But then I realized that it was March 2011, about eight months before I started keeping my journal—the Wild West, the Dark Ages, a black hole. Nearly lost to history.
…
I remembered, while writing this, that I once published a blog post called “George’s journal.” So I did my detective work/investigative journalism and found it, on my old WordPress site that is deactivated but still saved for me.
It was in 2016, pretty early in my Hamilton fandom. Led to Ron Chernow’s work by Lin-Manuel Miranda, I had read Alexander Hamilton and Washington: A Life by the great biographer, and I was struck by how much we know about American history solely because many of our Founding Fathers kept a journal.

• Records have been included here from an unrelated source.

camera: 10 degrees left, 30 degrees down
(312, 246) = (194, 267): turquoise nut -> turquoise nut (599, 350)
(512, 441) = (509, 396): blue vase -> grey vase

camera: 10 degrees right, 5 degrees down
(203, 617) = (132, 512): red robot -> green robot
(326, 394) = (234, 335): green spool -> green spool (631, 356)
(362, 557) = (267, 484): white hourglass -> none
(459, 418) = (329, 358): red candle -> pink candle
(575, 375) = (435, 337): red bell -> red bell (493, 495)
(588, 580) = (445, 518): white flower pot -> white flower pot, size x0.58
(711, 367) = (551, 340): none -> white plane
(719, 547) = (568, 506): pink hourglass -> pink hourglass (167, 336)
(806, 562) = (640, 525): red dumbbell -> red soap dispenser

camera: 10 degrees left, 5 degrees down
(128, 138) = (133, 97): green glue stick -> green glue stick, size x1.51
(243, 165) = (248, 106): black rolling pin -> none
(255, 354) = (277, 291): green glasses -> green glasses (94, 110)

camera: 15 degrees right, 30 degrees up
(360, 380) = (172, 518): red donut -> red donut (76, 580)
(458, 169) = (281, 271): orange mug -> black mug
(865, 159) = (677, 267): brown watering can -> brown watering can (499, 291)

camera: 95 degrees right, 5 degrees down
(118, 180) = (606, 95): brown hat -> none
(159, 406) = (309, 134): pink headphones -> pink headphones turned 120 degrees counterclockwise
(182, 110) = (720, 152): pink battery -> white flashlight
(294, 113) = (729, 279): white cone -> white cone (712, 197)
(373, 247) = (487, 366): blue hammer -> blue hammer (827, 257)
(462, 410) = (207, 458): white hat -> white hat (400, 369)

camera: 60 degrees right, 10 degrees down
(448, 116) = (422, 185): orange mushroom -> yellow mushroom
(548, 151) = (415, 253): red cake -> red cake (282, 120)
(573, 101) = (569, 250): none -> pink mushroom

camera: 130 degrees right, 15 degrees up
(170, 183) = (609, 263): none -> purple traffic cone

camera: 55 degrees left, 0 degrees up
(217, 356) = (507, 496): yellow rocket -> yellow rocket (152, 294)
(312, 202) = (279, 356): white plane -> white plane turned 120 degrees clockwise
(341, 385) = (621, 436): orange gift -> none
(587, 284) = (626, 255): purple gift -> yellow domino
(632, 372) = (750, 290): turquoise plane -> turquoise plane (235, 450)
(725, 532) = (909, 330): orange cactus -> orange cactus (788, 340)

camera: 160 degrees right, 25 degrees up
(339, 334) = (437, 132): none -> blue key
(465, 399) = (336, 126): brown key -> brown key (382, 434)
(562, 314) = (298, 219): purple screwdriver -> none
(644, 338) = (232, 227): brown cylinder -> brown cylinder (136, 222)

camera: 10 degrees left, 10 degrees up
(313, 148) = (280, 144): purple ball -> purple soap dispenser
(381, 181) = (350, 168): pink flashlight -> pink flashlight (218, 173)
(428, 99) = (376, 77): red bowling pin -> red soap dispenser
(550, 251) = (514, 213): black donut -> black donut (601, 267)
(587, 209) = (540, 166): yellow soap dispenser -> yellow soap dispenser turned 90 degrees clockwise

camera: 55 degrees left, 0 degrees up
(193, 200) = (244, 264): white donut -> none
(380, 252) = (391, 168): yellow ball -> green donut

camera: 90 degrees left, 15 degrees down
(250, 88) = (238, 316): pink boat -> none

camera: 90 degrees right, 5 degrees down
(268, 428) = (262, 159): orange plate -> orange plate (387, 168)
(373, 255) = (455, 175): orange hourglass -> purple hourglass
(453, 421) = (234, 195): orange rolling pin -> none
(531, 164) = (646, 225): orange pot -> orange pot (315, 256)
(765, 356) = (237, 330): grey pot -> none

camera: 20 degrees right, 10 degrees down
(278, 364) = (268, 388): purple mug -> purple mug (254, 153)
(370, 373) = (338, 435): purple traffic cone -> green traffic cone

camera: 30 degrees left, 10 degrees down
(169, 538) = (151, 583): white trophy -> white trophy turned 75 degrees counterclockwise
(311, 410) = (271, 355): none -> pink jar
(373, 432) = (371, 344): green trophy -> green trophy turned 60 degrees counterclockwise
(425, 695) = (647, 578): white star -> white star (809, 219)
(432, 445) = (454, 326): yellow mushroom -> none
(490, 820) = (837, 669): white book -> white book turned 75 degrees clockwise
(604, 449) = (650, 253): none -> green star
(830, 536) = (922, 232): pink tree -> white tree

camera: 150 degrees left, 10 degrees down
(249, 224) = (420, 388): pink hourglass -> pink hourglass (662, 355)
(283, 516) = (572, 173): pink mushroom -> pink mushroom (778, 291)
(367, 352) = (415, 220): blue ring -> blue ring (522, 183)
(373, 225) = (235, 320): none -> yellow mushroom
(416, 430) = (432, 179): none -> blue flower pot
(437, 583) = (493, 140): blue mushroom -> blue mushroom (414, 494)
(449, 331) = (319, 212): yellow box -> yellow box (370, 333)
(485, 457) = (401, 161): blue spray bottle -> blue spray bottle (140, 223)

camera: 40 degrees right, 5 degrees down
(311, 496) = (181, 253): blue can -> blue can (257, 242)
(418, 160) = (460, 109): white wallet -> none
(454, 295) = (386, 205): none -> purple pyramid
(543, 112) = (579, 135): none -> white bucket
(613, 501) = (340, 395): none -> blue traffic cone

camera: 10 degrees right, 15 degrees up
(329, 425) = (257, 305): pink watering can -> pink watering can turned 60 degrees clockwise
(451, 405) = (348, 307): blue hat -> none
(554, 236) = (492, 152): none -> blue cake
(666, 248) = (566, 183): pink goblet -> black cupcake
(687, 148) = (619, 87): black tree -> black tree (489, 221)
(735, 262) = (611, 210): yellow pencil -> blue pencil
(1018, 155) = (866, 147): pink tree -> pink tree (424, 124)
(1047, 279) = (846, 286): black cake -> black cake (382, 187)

“How did journaling go from something that everyone of consequence did to something that seems unusual and even unnecessary today?” I wondered in that blog post. “I wish that everyone journaled in the same way that I do. There are so many benefits to it: I wrote things in my journals that I forgot two seconds later, but now I have that to go back to. When I'm in a mood to write but have no ideas, I journal. I cultivate my own voice as a writer. It makes me live a more literate life.”
I talk about my journaling a lot—maybe too much, especially when I could spend that time journaling instead. But I hope that my journaling might inspire others to try it. How else will we remember each trip to Zaxby’s or every revolutionary war won?